=== Exercise details ===
Return the lines in the records below from the line with "Сайт научной библиотеки" to the line with "Piaggio X-EVO 125-250-400", both included, reproducing each one word for word. Leave the pictures out of your answer.

=== Collected data ===
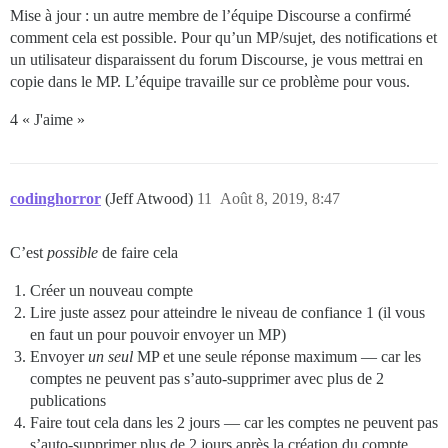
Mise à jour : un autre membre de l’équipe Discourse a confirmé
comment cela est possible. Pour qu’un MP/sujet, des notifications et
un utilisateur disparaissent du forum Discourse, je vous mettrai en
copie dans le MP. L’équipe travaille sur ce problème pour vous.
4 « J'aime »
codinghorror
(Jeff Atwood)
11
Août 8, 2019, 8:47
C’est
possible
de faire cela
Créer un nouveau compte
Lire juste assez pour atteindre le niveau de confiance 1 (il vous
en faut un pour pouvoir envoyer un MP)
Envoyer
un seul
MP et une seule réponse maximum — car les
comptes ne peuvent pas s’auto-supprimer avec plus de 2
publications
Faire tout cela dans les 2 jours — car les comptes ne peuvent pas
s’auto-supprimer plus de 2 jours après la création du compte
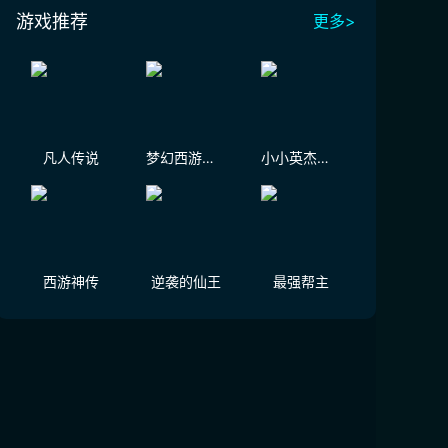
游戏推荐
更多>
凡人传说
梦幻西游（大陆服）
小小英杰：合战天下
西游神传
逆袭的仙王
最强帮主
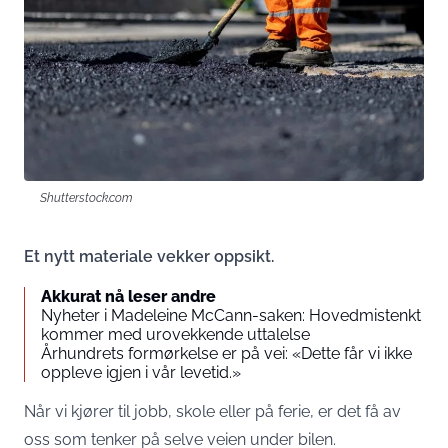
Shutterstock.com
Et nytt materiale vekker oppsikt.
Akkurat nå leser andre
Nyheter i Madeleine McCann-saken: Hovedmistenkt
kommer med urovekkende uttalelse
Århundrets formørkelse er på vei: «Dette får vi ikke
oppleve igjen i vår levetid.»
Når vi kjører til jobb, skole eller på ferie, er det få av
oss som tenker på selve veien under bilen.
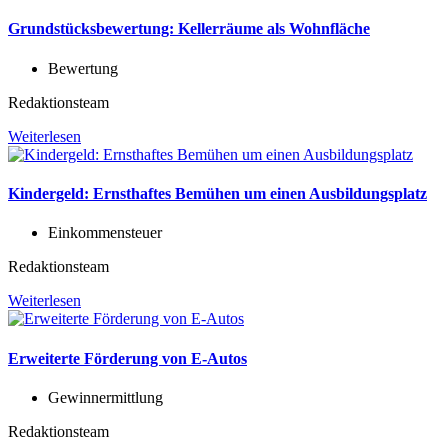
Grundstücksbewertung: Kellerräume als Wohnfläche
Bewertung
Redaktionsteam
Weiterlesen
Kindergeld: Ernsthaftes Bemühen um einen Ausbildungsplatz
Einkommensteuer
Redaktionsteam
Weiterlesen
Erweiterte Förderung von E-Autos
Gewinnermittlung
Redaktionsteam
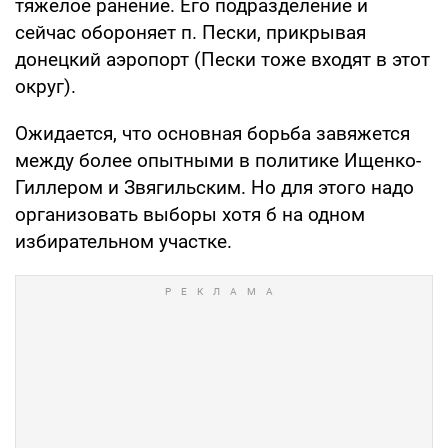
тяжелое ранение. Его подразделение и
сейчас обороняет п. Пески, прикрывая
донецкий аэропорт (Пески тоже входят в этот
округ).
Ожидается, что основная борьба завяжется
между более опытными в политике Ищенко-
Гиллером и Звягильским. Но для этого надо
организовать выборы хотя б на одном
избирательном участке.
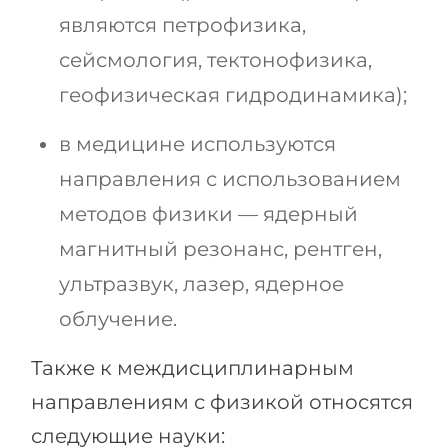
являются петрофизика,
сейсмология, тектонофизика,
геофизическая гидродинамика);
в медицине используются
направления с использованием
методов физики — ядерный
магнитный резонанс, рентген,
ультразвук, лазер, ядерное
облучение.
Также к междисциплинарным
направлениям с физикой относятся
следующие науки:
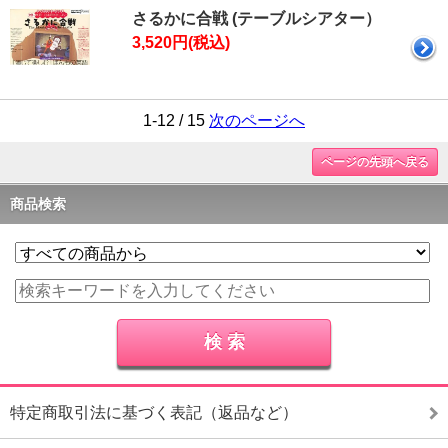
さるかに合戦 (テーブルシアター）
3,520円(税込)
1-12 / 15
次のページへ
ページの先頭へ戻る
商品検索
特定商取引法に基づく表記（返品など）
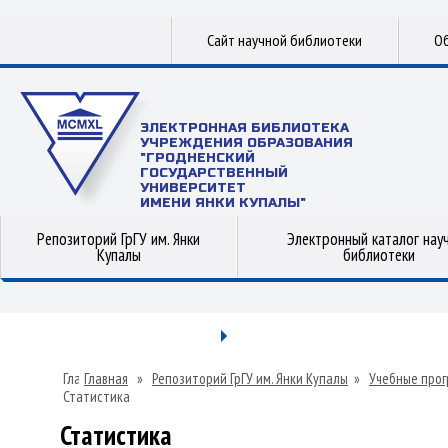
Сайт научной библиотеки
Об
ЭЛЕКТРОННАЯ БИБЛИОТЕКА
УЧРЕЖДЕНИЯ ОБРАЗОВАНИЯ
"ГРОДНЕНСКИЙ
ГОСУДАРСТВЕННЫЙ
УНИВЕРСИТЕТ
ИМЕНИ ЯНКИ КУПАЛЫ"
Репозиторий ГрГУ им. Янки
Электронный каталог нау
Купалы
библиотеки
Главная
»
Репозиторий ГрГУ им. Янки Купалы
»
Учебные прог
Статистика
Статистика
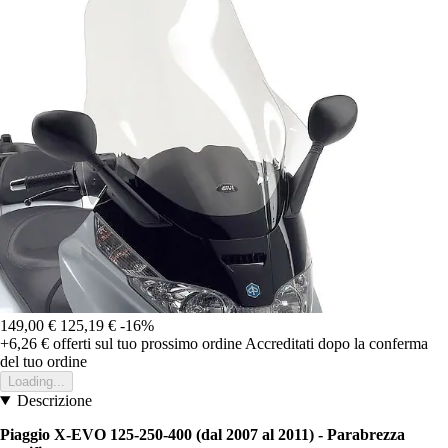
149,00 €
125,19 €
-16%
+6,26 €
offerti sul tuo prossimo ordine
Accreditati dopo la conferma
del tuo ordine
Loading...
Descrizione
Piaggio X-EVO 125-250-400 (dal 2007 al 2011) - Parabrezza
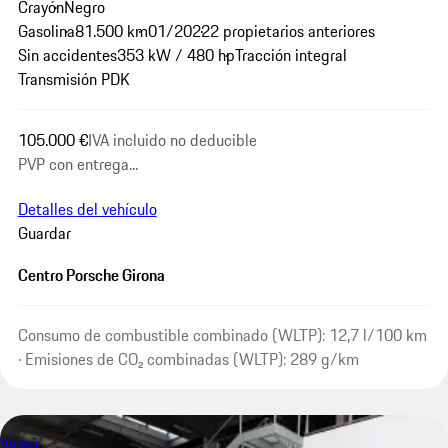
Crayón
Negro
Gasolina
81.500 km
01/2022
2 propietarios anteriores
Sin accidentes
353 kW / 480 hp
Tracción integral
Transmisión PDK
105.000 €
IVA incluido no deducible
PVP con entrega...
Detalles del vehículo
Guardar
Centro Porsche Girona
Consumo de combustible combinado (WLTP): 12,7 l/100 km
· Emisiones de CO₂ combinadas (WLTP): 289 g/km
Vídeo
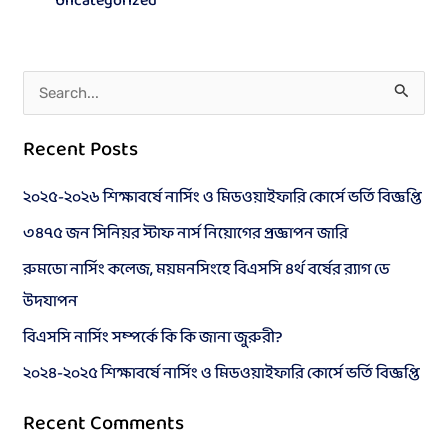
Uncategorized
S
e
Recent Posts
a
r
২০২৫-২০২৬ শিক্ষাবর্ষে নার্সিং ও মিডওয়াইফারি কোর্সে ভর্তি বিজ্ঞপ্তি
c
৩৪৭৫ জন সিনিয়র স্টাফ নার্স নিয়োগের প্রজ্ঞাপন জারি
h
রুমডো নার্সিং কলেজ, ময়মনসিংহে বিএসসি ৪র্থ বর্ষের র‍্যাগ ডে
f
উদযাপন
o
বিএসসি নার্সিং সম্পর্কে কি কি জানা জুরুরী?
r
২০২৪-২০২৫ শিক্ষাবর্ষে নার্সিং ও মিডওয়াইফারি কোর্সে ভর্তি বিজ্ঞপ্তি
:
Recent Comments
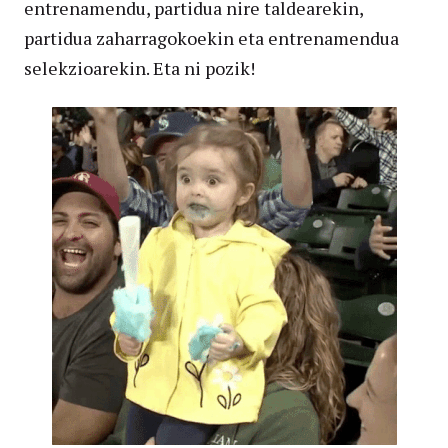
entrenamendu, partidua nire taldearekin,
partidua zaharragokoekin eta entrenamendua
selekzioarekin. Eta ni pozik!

==

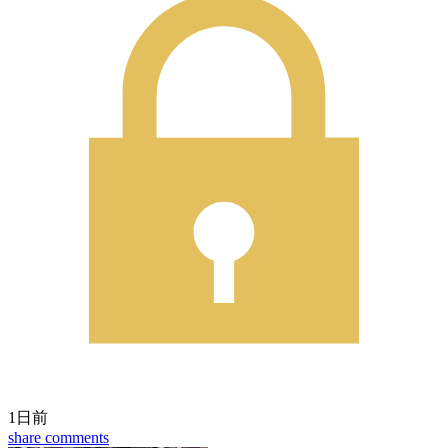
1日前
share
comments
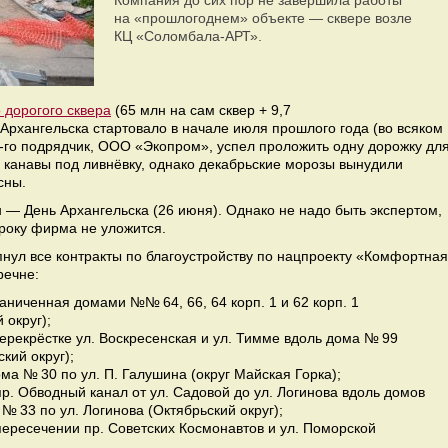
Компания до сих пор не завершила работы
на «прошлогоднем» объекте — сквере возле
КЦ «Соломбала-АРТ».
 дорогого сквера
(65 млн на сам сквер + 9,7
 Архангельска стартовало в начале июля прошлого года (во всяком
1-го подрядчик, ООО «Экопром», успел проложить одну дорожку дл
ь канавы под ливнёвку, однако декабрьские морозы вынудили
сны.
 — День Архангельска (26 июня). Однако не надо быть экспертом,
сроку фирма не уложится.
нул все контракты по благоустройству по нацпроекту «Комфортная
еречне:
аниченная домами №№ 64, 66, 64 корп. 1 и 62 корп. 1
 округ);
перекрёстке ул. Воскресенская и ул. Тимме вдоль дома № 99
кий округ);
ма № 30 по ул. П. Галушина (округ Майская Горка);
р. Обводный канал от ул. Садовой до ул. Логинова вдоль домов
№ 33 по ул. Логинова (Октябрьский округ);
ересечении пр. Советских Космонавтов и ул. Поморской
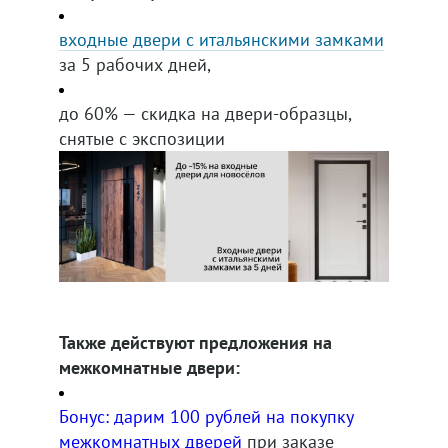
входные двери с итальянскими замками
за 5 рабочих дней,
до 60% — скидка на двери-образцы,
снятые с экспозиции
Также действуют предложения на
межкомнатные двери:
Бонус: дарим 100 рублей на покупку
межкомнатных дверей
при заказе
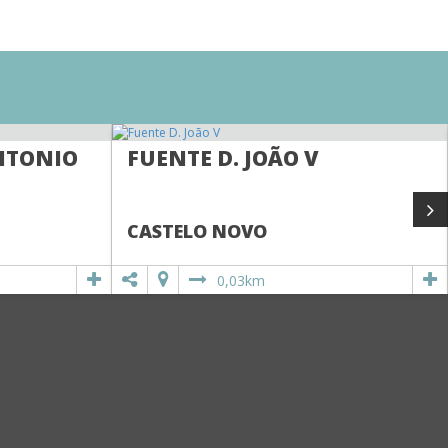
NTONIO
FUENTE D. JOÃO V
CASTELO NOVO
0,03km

=== Response to this task ===
Сайт научной библиотеки
Об
ЭЛЕКТРОННАЯ БИБЛИОТЕКА
УЧРЕЖДЕНИЯ ОБРАЗОВАНИЯ
"ГРОДНЕНСКИЙ
ГОСУДАРСТВЕННЫЙ
УНИВЕРСИТЕТ
ИМЕНИ ЯНКИ КУПАЛЫ"
Репозиторий ГрГУ им. Янки
Электронный каталог нау
Купалы
библиотеки
Главная
»
Репозиторий ГрГУ им. Янки Купалы
»
Учебные прог
Статистика
Статистика
149,00 €
125,19 €
-16%
+6,26 €
offerti sul tuo prossimo ordine
Accreditati dopo la conferma
del tuo ordine
Loading...
Descrizione
Piaggio X-EVO 125-250-400 (dal 2007 al 2011) - Parabrezza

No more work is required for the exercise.